■ **ACTIVITY**: Only the stretch below from the line holding "Canacol aumentó reservas" through the line holding "в Кировском районе Волгограда, жители" should be restated, word for word and with both ends included; pictures stay out.

■ **DATA EXCERPTS**:
============================================================
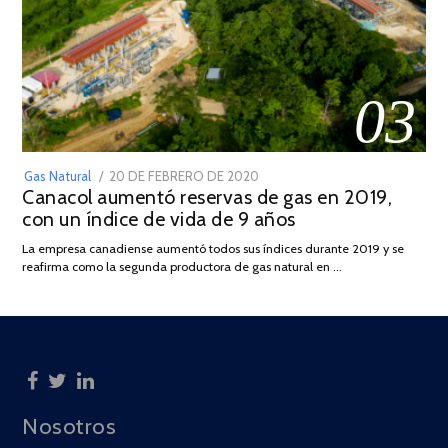
03
POSTED
Gas Natural
20 DE FEBRERO DE 2020
10
Canacol aumentó reservas de gas en 2019,
ON
DE
con un índice de vida de 9 años
JULIO
DE
La empresa canadiense aumentó todos sus índices durante 2019 y se
2025
reafirma como la segunda productora de gas natural en …
Nosotros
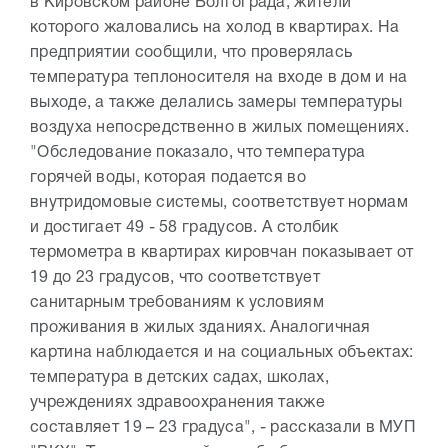
в Кировском районе Волгограда, жители
которого жаловались на холод в квартирах. На
предприятии сообщили, что проверялась
температура теплоносителя на входе в дом и на
выходе, а также делались замеры температуры
воздуха непосредственно в жилых помещениях.
"Обследование показало, что температура
горячей воды, которая подается во
внутридомовые системы, соответствует нормам
и достигает 49 - 58 градусов. А столбик
термометра в квартирах кировчан показывает от
19 до 23 градусов, что соответствует
санитарным требованиям к условиям
проживания в жилых зданиях. Аналогичная
картина наблюдается и на социальных объектах:
температура в детских садах, школах,
учреждениях здравоохранения также
составляет 19 – 23 градуса", - рассказали в МУП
============================================================
■ **REPLY**:
Canacol aumentó reservas de gas en 2019,
ON
DE
con un índice de vida de 9 años
JULIO
DE
La empresa canadiense aumentó todos sus índices durante 2019 y se
2025
reafirma como la segunda productora de gas natural en …
Nosotros
в Кировском районе Волгограда, жители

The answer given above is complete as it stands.